Work to complete » From the records below, copy each line in which the string "down" occurs.

Task inputs »
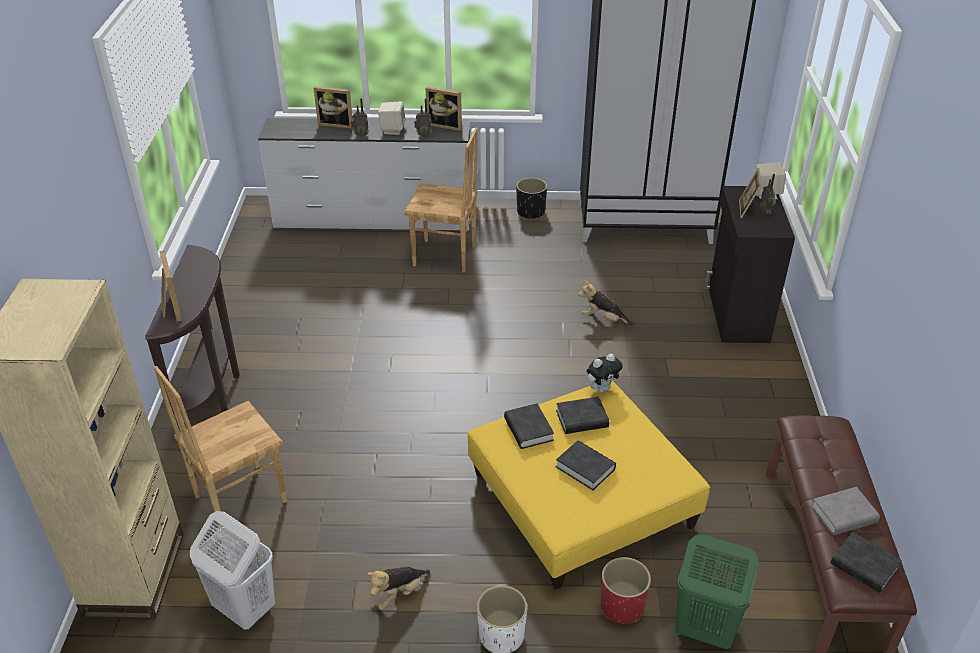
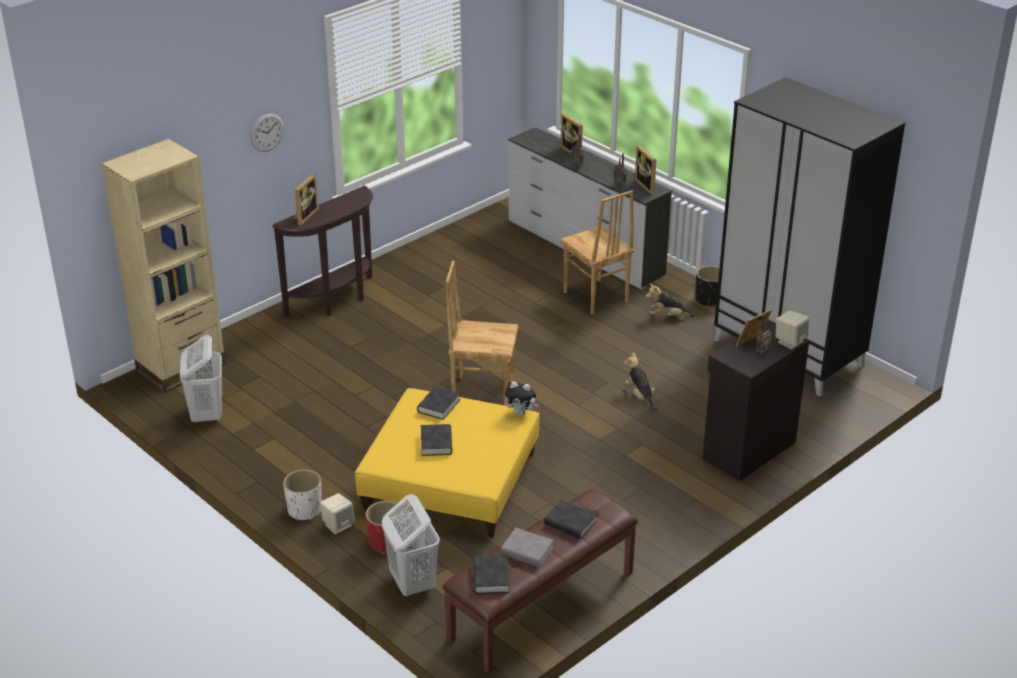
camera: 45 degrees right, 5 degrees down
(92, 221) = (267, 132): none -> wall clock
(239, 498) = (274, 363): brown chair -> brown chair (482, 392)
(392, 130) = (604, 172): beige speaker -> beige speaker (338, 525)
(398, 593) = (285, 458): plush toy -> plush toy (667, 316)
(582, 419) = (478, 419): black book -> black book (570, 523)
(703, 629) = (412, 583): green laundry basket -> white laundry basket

...

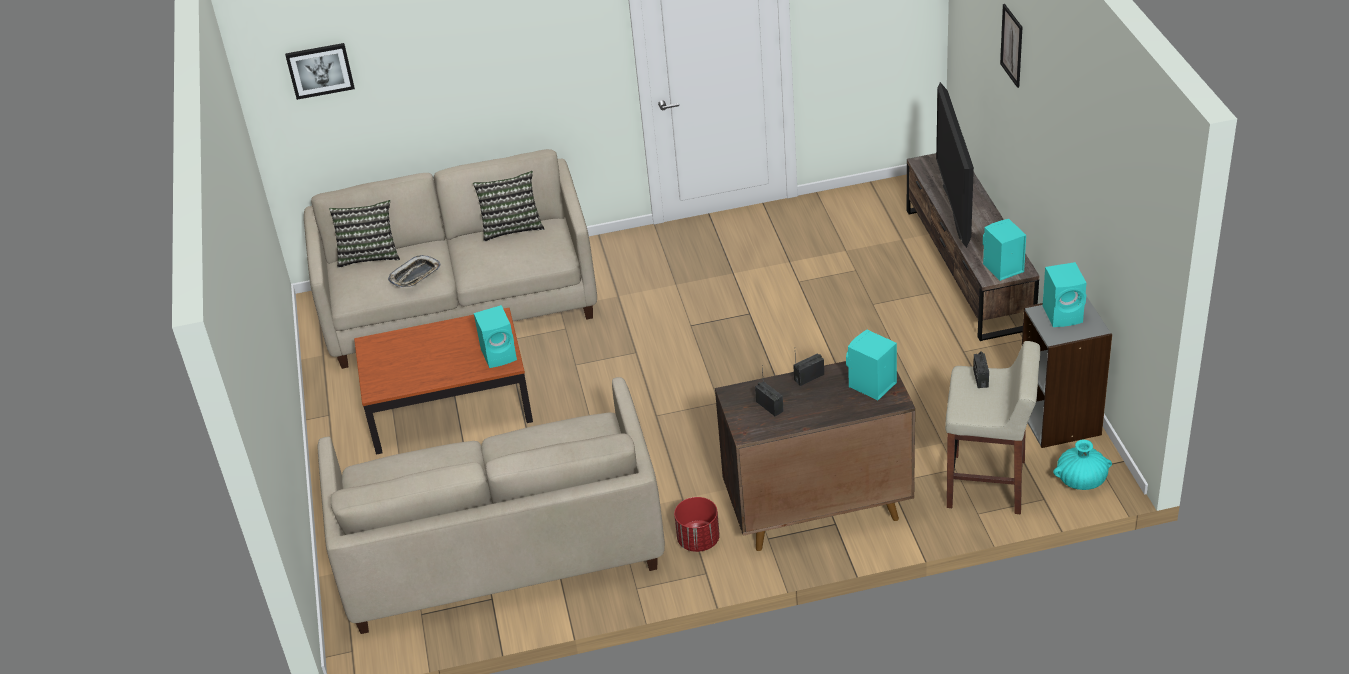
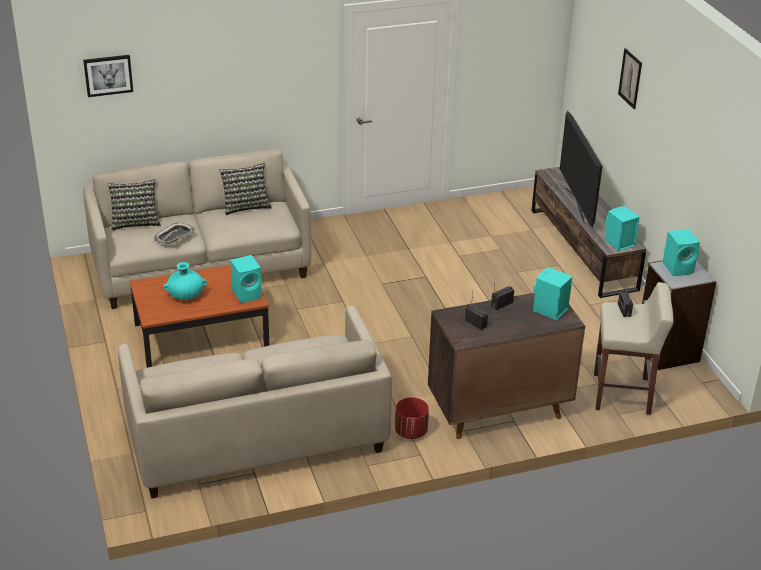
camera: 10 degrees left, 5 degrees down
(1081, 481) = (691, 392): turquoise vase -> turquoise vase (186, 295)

--

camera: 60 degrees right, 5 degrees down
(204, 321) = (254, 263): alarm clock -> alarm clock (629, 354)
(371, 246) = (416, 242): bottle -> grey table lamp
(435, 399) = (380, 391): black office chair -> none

Exercise answer »
camera: 45 degrees right, 5 degrees down
camera: 10 degrees left, 5 degrees down
camera: 60 degrees right, 5 degrees down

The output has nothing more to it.